A comprehensive analysis of over 500,000 human protein variants reveals that 60% of disease-causing missense mutations reduce protein stability
A comprehensive analysis of over 500,000 human protein variants reveals that 60% of disease-causing missense mutations reduce protein stability
In a recent study published in Nature, researchers used cutting-edge assays, including massive in parallel synthesis (MPS) and abundance protein fragment complementation assays (PCA), to construct a database of human missense mutations and their impacts on non-communicable (genetic) diseases.
The aptly named "Human Domainome 1" library computed 563,534 mutant variants across 522 protein domains, representing a more than five-fold increase in scientific knowledge.
The study further measured the contribution of mutant variants to protein (fold) stability and, in turn, their role in fitness and pathogenicity. Finally, the study elucidates the impacts of fold stability on the manifestations of dominant and recessive disorders and the energetics of conserved mutational effects.
Background
Missense mutations are genetic alterations arising from the substitution of a single base pair (bp) in an amino acid (aa) sequence with a different base pair, resulting in the translation of a different protein than intended.

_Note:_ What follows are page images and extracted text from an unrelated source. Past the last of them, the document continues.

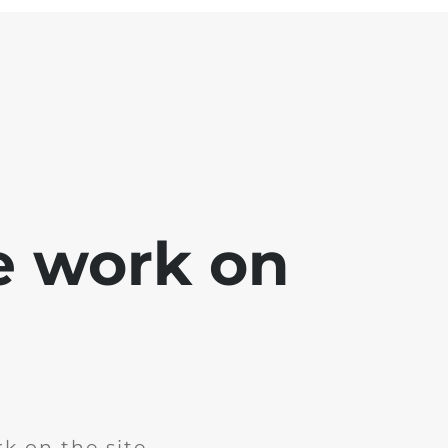
e work on
k on the site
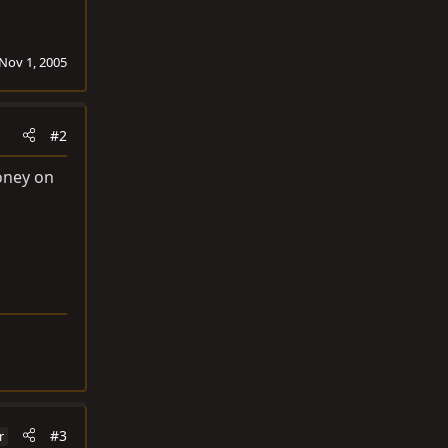
Nov 1, 2005
#2
money on
#3
r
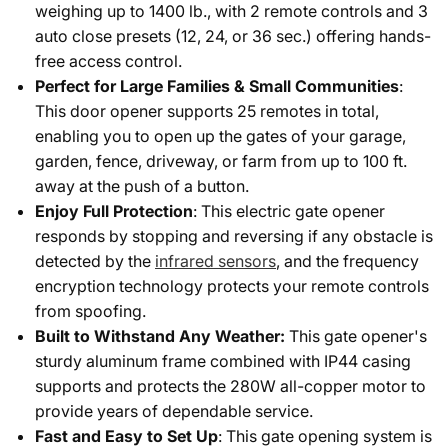
weighing up to 1400 lb., with 2 remote controls and 3
auto close presets (12, 24, or 36 sec.) offering hands-
free access control.
Perfect for Large Families & Small Communities
:
This door opener supports 25 remotes in total,
enabling you to open up the gates of your garage,
garden, fence, driveway, or farm from up to 100 ft.
away at the push of a button.
Enjoy Full Protection
: This electric gate opener
responds by stopping and reversing if any obstacle is
detected by the
infrared sensors
, and the frequency
encryption technology protects your remote controls
from spoofing.
Built to Withstand Any Weather:
This gate opener's
sturdy aluminum frame combined with IP44 casing
supports and protects the 280W all-copper motor to
provide years of dependable service.
Fast and Easy to Set Up
: This gate opening system is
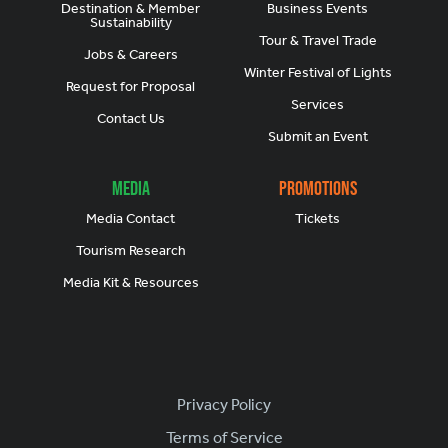
Destination & Member
Business Events
Sustainability
Tour & Travel Trade
Jobs & Careers
Winter Festival of Lights
Request for Proposal
Services
Contact Us
Submit an Event
Media
Promotions
Media Contact
Tickets
Tourism Research
Media Kit & Resources
Footer
Privacy Policy
Terms of Service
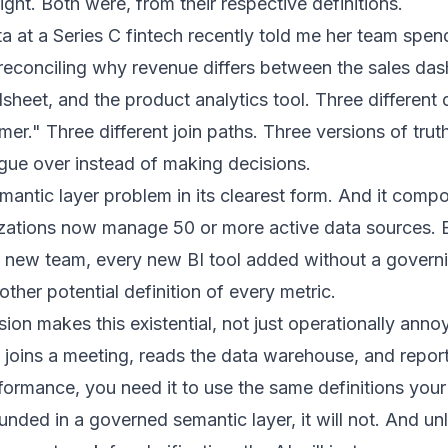
ght. Both were, from their respective definitions.
a at a Series C fintech recently told me her team spen
reconciling why revenue differs between the sales das
heet, and the product analytics tool. Three different d
er." Three different join paths. Three versions of truth
gue over instead of making decisions.
emantic layer problem in its clearest form. And it comp
izations now manage 50 or more active data sources.
y new team, every new BI tool added without a govern
ther potential definition of every metric.
ion makes this existential, not just operationally ann
 joins a meeting, reads the data warehouse, and repor
rmance, you need it to use the same definitions your 
rounded in a governed semantic layer, it will not. And un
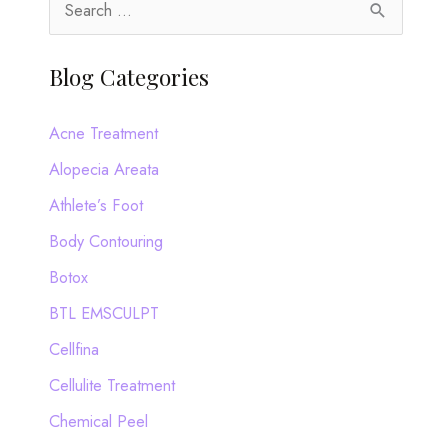
S
e
a
Blog Categories
r
c
Acne Treatment
h
Alopecia Areata
f
Athlete’s Foot
o
Body Contouring
r
Botox
:
BTL EMSCULPT
Cellfina
Cellulite Treatment
Chemical Peel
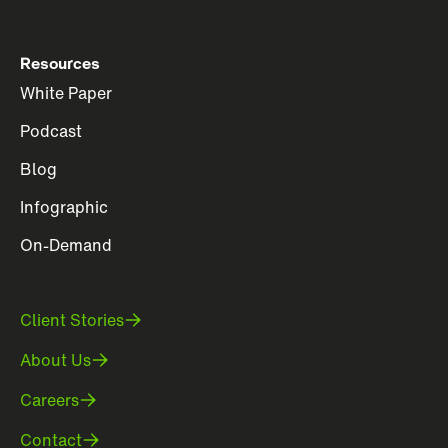
Resources
White Paper
Podcast
Blog
Infographic
On-Demand
Client Stories
About Us
Careers
Contact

While most are harmless and go unnoticed in day-to-day life, researchers estimate that missense mutations are responsible for ~33% of human genetic diseases.
Missense mutations are surprisingly common – the human population harbors tens of millions of these genetic variants. Unfortunately, their functional impacts on human pathogenicity and disease remain largely unknown.
About the study
The present study uses a large-scale experimental dataset comprising more than 563,534 genetic variants to elucidate their clinical effects on 522 human protein domains, thereby providing unprecedented insights into the impacts of minor mutations on human disease.
The study utilized DNA synthesis in tandem with cellular selection experiments to create the first 'Human Domainome' – a catalog of how each aa, when mutated to any other possible aa (n = 19) at the same position in the domain, is functionally altered.
Study data was created using cutting-edge microchip-based massive in parallel synthesis (mMPS) technology, generating 1,230,584 aa variants corresponding to 1,248 protein domains.
The prevalent scientific view on the effects of missense mutations on health posits that changes in aa sequences alter the folding stability of resultant proteins, thereby triggering genetic diseases. To verify this view, abundance protein fragment complementation assays (aPCA) were carried out. The assays use high-throughput sequencing of pooled variants (hundreds of thousands of proteins) to quantify the effects of genetic alterations on cellular growth rates and enzyme production (of yeast cells) and reveal their molecular mechanisms.
These assays enabled the study to evaluate the relative contributions of different genetic variants to human fitness, identify functional sites (potential targets of future clinical research), and assess the relationship between protein stability and pathogenicity.
Additionally, the study evaluated the performance of computational variant effect predictors (VEPs) – the current gold standard in clinical variant classification, for their accuracy. Notably, the evaluation dataset provided by this study is fivefold larger than previously known to science.
Finally, the study used a Boltzmann partition function-derived thermodynamic model to elucidate the conservation of mutational effects and the energetic underpinnings of protein folding interactions.
Contributions
The study elucidates the role of protein folding in genetic disease, highlighting that ~60% of pathogenic missense mutations trigger diseases via reductions in protein stability.
Protein instability was found to be the major driver of heritable cataract formation, other eye diseases, muscle wasting, and neurological illness. For example, the study revealed that 72% (13 out of 18 evaluated mutations) of cataract-associated genetic variants were due to the folding and destabilization of beta-gamma crystallins, the proteins responsible for maintaining lens clarity.
Of the 621 well-known disease-causing mutations evaluated, 61% were found to result from similar destabilization processes. Recessive disorders were particularly susceptible to stability-induced pathogenicity. All-beta protein families were found to be impacted more strongly than other protein families, biologically observable as reductions in evolutionary fitness.
The Human Dominome 1 database serves as the most extensive current source of data for clinicians, researchers, and computational/predictive machine learning models, allowing for the early detection and management of genetic diseases.
Notably, despite being almost five-fold larger than prior collective scientific knowledge on missense mutations, it is estimated to cover only 2.5% of known human proteins, requiring future updates to reach its true potential.